Captain America was directed by Joe Johnston, a problematical filmmaker who’s like the little girl with the curl: when he is good (Honey, I Shrunk the Kids, The Rocketeer, October Sky) he is very, very good, and when he is bad (the franchise-killer Jurassic Park III and — by reputation, since I haven’t actually seen these — Jumanji and the 2010 Wolfman) he is horrid. This time around he’s very, very good, perhaps inspired by the similarities between this story and The Rocketeer (also a tale of an accidental superhero set during World War II with the Nazis as villains, and with a mysterious rich man in the background helping Our Hero — Howard Hughes in The Rocketeer and here the Hughes-like Howard Stark, who’s supposed to be either the father or grandfather of Iron Man and is actually played by someone, Dominic Cooper, I could readily imagine siring Robert Downey, Jr.). Johnston moves the film at a surprisingly stately pace, even during the action scenes, evoking the style of the actual movies of the 1940’s instead of turning it into a big-bang-a-minute thriller.

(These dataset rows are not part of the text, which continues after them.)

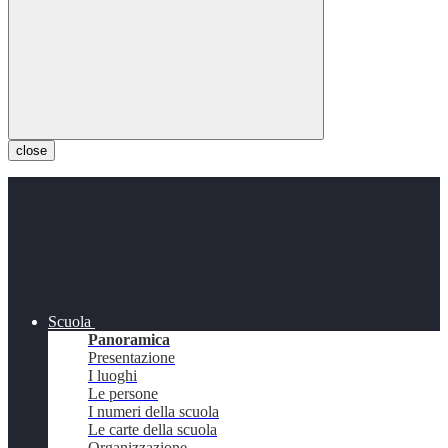
close
Scuola
Panoramica
Presentazione
I luoghi
Le persone
I numeri della scuola
Le carte della scuola
Organizzazione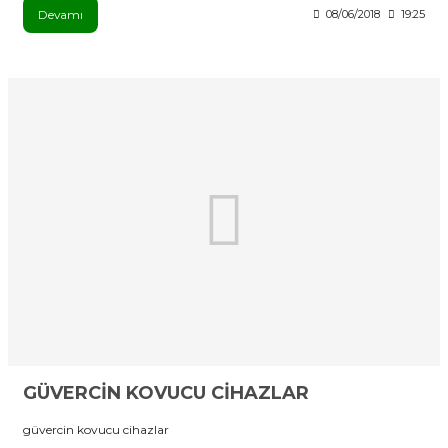
Devamı
08/06/2018
19:25
GÜVERCİN KOVUCU CİHAZLAR
güvercin kovucu cihazlar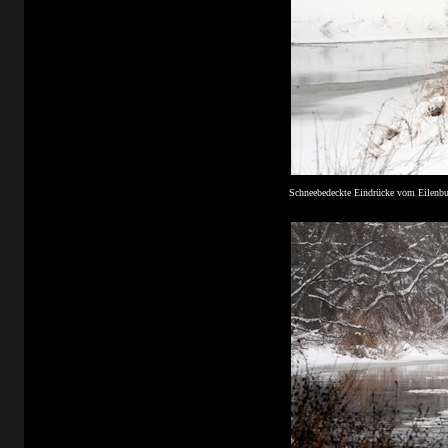
Schneebedeckte Eindrücke vom Eilenbur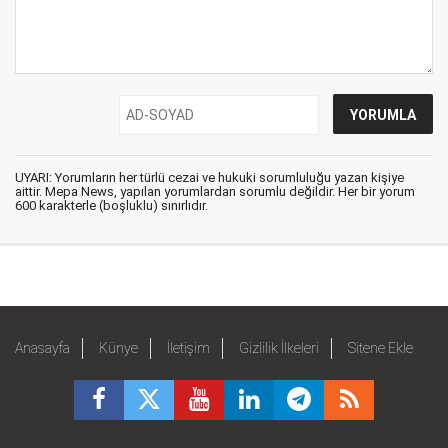
UYARI: Yorumların her türlü cezai ve hukuki sorumluluğu yazan kişiye
aittir. Mepa News, yapılan yorumlardan sorumlu değildir. Her bir yorum
600 karakterle (boşluklu) sınırlıdır.
Anasayfa
Künye
İletişim
Gizlilik İlkeleri
Sitene Ekle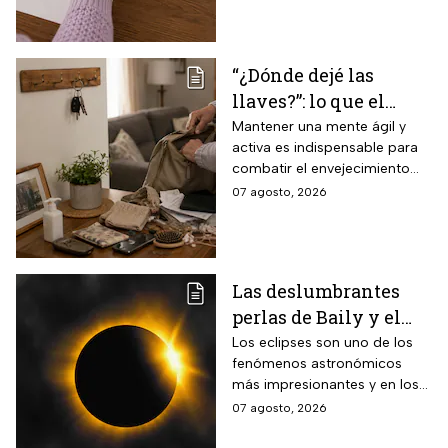
espacio visual
“¿Dónde dejé las
llaves?”: lo que el
INAPAM advierte
Mantener una mente ágil y
activa es indispensable para
sobre los 3 olvidos
combatir el envejecimiento
comunes que no
natural del cerebro.
07 agosto, 2026
debes ignorar en la
vejez
Las deslumbrantes
perlas de Baily y el
anillo de diamantes
Los eclipses son uno de los
fenómenos astronómicos
que se verán en el
más impresionantes y en los
eclipse solar total
próximos días habrá un
07 agosto, 2026
eclipse solar y hay dos
momentos clave que no te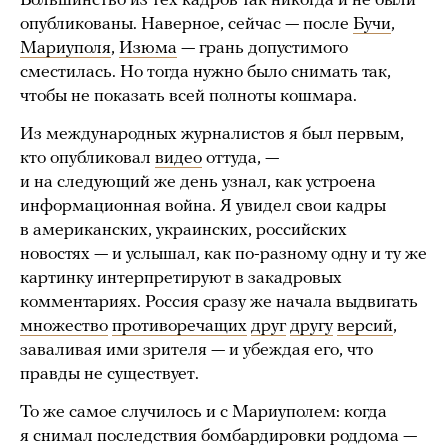
Большинство из тех кадров так никогда и не были
опубликованы. Наверное, сейчас — после
Бучи
,
Мариуполя
,
Изюма
— грань допустимого
сместилась. Но тогда нужно было снимать так,
чтобы не показать всей полноты кошмара.
Из международных журналистов я был первым,
кто опубликовал
видео
оттуда, —
и на следующий же день узнал, как устроена
информационная война. Я увидел свои кадры
в американских, украинских, российских
новостях — и услышал, как по-разному одну и ту же
картинку интерпретируют в закадровых
комментариях. Россия сразу же начала выдвигать
множество
противоречащих
друг
другу
версий
,
заваливая ими зрителя — и убеждая его, что
правды не существует.
То же самое случилось и с Мариуполем: когда
я снимал последствия бомбардировки роддома —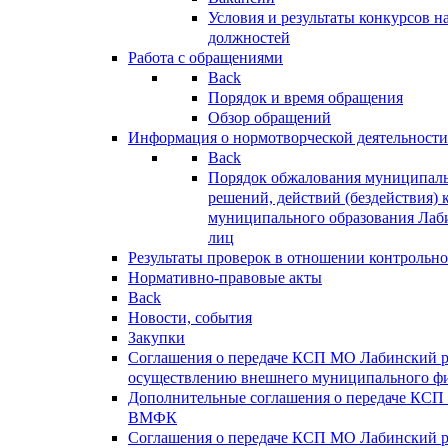
Условия и результаты конкурсов 
должностей
Работа с обращениями
Back
Порядок и время обращения
Обзор обращений
Информация о нормотворческой деятельности
Back
Порядок обжалования муниципаль
решений, действий (бездействия) 
муниципального образования Лаб
лиц
Результаты проверок в отношении контрольно
Нормативно-правовые акты
Back
Новости, события
Закупки
Соглашения о передаче КСП МО Лабинский 
осуществлению внешнего муниципального фи
Дополнительные соглашения о передаче КСП
ВМФК
Соглашения о передаче КСП МО Лабинский 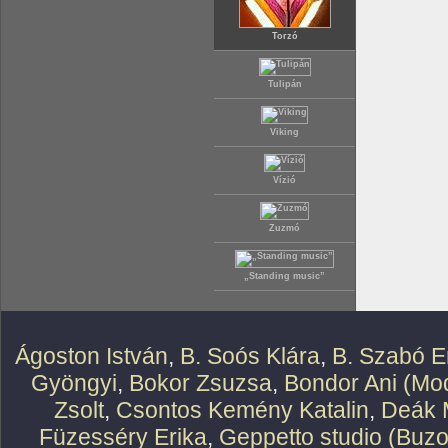
Torzó
Tulipán
Viking
Vízió
Zuzmó
„Standing music”
Ágoston István
,
B. Soós Klára
,
B. Szabó E
Gyöngyi
,
Bokor Zsuzsa
,
Bondor Ani (Mod
Zsolt
,
Csontos Kemény Katalin
,
Deák 
Füzesséry Erika
,
Geppetto studio (Buzo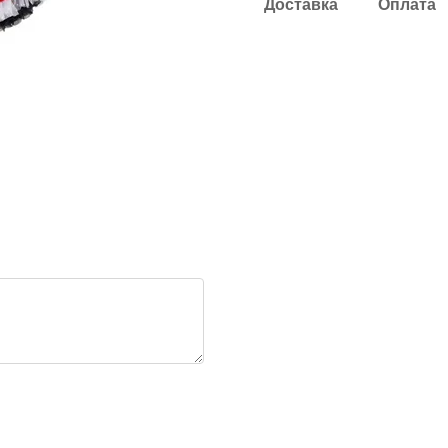
Доставка
Оплата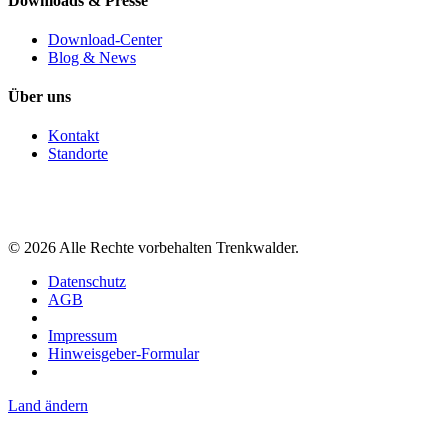
Downloads & Presse
Download-Center
Blog & News
Über uns
Kontakt
Standorte
©
2026
Alle Rechte vorbehalten Trenkwalder.
Datenschutz
AGB
Impressum
Hinweisgeber-Formular
Land ändern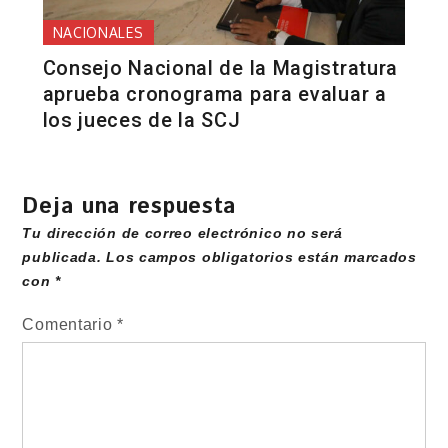
NACIONALES
Consejo Nacional de la Magistratura
aprueba cronograma para evaluar a
los jueces de la SCJ
Deja una respuesta
Tu dirección de correo electrónico no será
publicada.
Los campos obligatorios están marcados
con
*
Comentario
*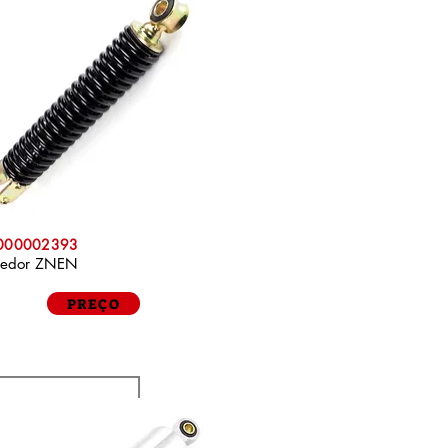
P000002393
cedor ZNEN
PREÇO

The film’s visual design is quite appealing, especially in its evocation of what people in 1942 thought the world’s high-tech future would look like. The script is by just two people, working as a team — Christopher Markus & Stephen McFeely — which probably has a lot to do with why this is a better constructed movie than most of the superhero films out there — and it’s well acted, even though I found Chris Evans more believable as his other Marvel hero, the rambunctious Human Torch in the two Fantastic Four movies from 20th Century-Fox, than I did here. Still, he’s personable and hot, right for the role both physically and as a “type.” After Hugo Weaving’s marvelous performance as the hero of “V” for Vendetta it’s disappointing, to say the least, to see him as a villain again — and frankly I think it would have been better if Christoph Waltz had got the part — but as the heroine Hayley Atwell has the appealing spunkiness of her role models in Republic serials. Though I didn’t enjoy it anywhere near as much as Thor, Captain America is still an excellent movie in the superhero genre c. 2011.